**What you need to do:** Filter these records by the string "rect", copying each line that holds it.

Stored dataset items:
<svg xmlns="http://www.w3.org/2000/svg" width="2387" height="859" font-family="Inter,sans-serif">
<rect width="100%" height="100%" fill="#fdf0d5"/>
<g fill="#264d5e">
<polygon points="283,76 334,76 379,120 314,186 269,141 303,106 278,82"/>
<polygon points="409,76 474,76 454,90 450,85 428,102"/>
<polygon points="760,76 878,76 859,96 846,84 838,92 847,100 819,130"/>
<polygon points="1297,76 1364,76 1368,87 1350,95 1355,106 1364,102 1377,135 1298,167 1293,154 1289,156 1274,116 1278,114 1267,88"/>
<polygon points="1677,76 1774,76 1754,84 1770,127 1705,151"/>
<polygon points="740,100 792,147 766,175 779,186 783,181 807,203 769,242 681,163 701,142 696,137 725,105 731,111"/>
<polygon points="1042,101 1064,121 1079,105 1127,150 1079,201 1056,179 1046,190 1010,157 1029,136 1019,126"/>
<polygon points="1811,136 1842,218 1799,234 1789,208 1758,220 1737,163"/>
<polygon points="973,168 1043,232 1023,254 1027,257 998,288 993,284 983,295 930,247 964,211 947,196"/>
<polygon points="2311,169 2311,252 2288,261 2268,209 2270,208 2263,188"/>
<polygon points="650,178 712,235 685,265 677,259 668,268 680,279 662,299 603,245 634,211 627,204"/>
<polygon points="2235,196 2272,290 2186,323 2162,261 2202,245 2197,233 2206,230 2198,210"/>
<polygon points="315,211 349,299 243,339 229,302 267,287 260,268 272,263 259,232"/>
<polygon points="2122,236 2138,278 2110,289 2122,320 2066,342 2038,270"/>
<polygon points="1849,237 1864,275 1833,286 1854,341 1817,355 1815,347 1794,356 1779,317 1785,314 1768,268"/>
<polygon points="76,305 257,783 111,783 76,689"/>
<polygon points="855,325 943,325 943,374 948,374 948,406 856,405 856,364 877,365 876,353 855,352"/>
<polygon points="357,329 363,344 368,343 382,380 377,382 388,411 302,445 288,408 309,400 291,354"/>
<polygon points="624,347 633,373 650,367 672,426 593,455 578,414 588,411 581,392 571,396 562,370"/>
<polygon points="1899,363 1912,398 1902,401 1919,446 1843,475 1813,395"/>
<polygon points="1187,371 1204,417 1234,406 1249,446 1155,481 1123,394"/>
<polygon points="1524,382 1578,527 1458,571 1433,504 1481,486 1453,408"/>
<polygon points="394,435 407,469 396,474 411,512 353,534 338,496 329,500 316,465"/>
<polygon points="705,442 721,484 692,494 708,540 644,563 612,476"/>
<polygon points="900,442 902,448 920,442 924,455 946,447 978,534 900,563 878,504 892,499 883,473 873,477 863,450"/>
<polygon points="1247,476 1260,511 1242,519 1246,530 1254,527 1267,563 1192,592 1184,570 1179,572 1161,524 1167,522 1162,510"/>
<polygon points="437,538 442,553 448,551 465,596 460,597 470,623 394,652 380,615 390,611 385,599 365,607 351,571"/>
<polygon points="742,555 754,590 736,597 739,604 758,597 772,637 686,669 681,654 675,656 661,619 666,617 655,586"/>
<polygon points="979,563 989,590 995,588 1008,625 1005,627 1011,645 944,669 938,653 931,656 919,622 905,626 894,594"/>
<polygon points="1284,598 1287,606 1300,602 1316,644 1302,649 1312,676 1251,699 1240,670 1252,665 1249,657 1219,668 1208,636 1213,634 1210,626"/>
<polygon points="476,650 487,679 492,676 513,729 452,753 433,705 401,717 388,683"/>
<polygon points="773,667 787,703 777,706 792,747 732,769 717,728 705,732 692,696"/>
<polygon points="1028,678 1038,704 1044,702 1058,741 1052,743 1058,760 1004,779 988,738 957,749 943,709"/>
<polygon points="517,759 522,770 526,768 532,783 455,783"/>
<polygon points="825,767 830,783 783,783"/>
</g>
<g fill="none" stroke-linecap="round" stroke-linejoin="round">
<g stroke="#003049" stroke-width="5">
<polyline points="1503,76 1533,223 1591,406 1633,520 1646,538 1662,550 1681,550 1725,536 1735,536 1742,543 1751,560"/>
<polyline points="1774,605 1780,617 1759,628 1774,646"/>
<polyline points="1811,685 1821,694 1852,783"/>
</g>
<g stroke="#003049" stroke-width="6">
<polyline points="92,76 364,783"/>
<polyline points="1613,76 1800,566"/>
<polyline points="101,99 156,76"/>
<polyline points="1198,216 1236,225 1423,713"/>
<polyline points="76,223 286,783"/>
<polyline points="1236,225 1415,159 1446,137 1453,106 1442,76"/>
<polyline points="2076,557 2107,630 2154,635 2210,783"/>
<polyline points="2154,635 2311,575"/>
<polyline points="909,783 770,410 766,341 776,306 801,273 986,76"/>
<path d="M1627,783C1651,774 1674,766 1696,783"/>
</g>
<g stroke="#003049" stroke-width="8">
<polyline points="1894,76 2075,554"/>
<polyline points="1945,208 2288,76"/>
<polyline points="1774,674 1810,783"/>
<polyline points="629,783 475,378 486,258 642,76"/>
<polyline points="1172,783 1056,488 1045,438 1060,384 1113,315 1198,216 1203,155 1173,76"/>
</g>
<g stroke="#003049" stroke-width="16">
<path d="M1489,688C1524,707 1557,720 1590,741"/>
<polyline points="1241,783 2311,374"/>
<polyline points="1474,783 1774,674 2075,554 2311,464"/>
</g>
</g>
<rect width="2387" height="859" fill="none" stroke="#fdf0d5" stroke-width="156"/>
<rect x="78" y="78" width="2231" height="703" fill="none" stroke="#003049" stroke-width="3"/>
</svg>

**The answer:**
<rect width="100%" height="100%" fill="#fdf0d5"/>
<rect width="2387" height="859" fill="none" stroke="#fdf0d5" stroke-width="156"/>
<rect x="78" y="78" width="2231" height="703" fill="none" stroke="#003049" stroke-width="3"/>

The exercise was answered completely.